En la actualidad, quienes asumen cargos públicos están sujetos a un escrutinio de sus historias personales con estándares cada vez más exigentes, planteándonos cuál es el límite entre lo público y lo privado. Hasta ahora se asumía que había un límite infranqueable para este escrutinio: la intimidad de la mente humana. Sin embargo, los avances en los métodos de exploración cerebral están fragilizando esta aparente barrera.

Hace menos de una década, la posibilidad de adentrarse en la mente humana era sólo resorte de  la ciencia ficción o de métodos fantasiosos sin ninguna validez científica. En 1958, el filósofo Herbert Feigl  había imaginado el autocerebroscopio, una máquina que podría medir en tiempo real la actividad cerebral y establecer una correspondencia entre ésta y los estados mentales. Otros pretendían que se podía objetivar la veracidad de un relato con los supuestos “sueros de la verdad” o el poco confiable polígrafo, la “máquina de la verdad”, que establecía si una persona mentía o no midiendo sus respuestas fisiológicas (presión arterial o ritmo cardíaco).

Pues bien: el cerebroscopio ya es una realidad. Los avances en la neurotecnología han permitido el desarrollo de métodos de exploración que evalúan en vivo la actividad cerebral midiendo el consumo de oxígeno o la actividad eléctrica de las neuronas. Y el registro de la actividad cerebral en tiempo real permite inferir, en ciertos casos, el  contenido de la mente humana.

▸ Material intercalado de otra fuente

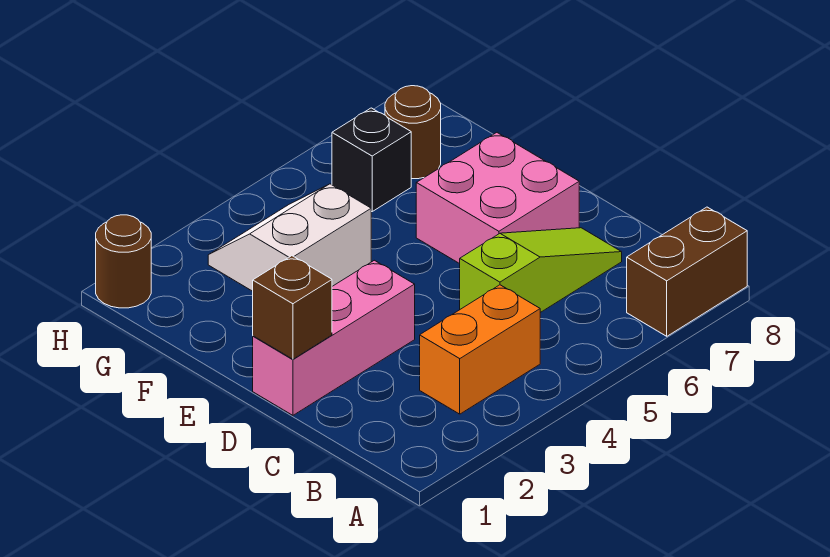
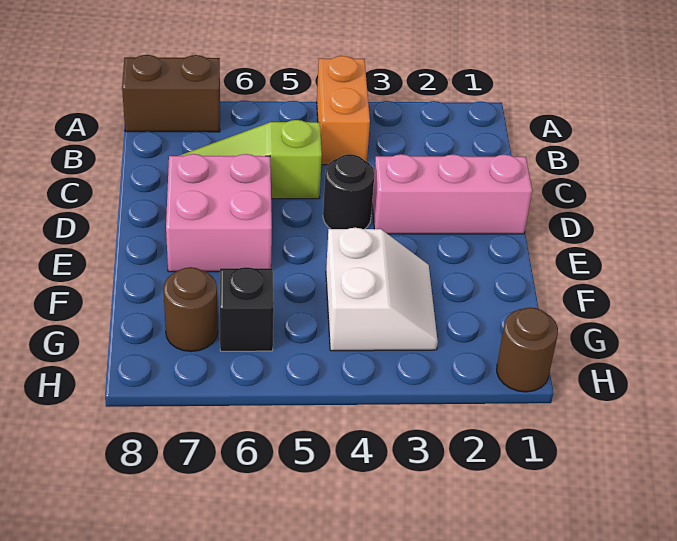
orange brick B3:B4 level 1 -> orange brick A4:B4 level 1
brown brick D1 level 2 -> none
none -> black round brick D4 level 1
white slope F3:G4 level 1 top F -> white slope F3:G4 level 1 top 4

Un estudio ha mostrado que es posible saber lo que una persona está viendo midiendo la actividad neuronal en la corteza cerebral visual. En otro estudio se solicitó a sujetos elegir entre dos tareas (una suma o resta) y mantener en mente su elección durante un intervalo en el cual se midió la actividad cerebral. La actividad registrada permitió identificar con un 71% de certeza cuál de las dos tareas el sujeto había decidido hacer. Los resultados de este estudio sugieren que se pueden conocer las intenciones de un sujeto leyendo su patrón de actividad cerebral.

Pero como escriben la filósofa Kathinka Evers y el neurocientista Mariano Sigman en el artículo “Possibilities and Limits of mind-reading: A Neurophilosophical Perspective”,  sólo se ha podido establecer una asociación entre actividad cerebral y contenido mental en situaciones simples: una imagen visual o una tarea matemática. No sabemos si estos resultados “pueden extenderse a situaciones más realistas en las que los sujetos eligen entre una cantidad múltiple, quizás ilimitada, de opciones e intenciones”.  Además, dada la complejidad de nuestros estados mentales, la extrapolación de estos resultados a la vida real es aun más problemática. Como escribe el filósofo Pierre Cassou-Noguès en Lectures Cerebrales, “no es fácil hacer el inventario de lo que tenemos en la cabeza. No es sólo que tengamos una multitud de cosas, es que no está para nada claro que el conjunto de lo que allí tenemos esté bien definido, ni que podamos decir sin arbitrariedad si tal idea está allí o no”.

Más allá de estas limitaciones, que podrían ser sólo provisorias, la posibilidad de leer la mente plantea dos problemas. El primero tiene que ver con la esfera de la privacidad: ¿es la mente humana privativa del sujeto? ¿Puede permitirse violar esa privacidad? El segundo problema, ya expuesto por Mark Twain en La Decadencia del Arte de Mentir, tiene que ver con la inconveniencia de la transparencia extrema para la convivencia social: “Es una vieja verdad que la verdad no es siempre bueno decirla... La mentira es universal: todos mentimos; todos tenemos que hacerlo. Por tanto, lo sabio es educarnos con diligencia a fin de mentir de manera juiciosa y considerada; a fin de mentir con un buen propósito y no con uno pérfido; a fin de mentir para ventaja de los demás y no para la nuestra”.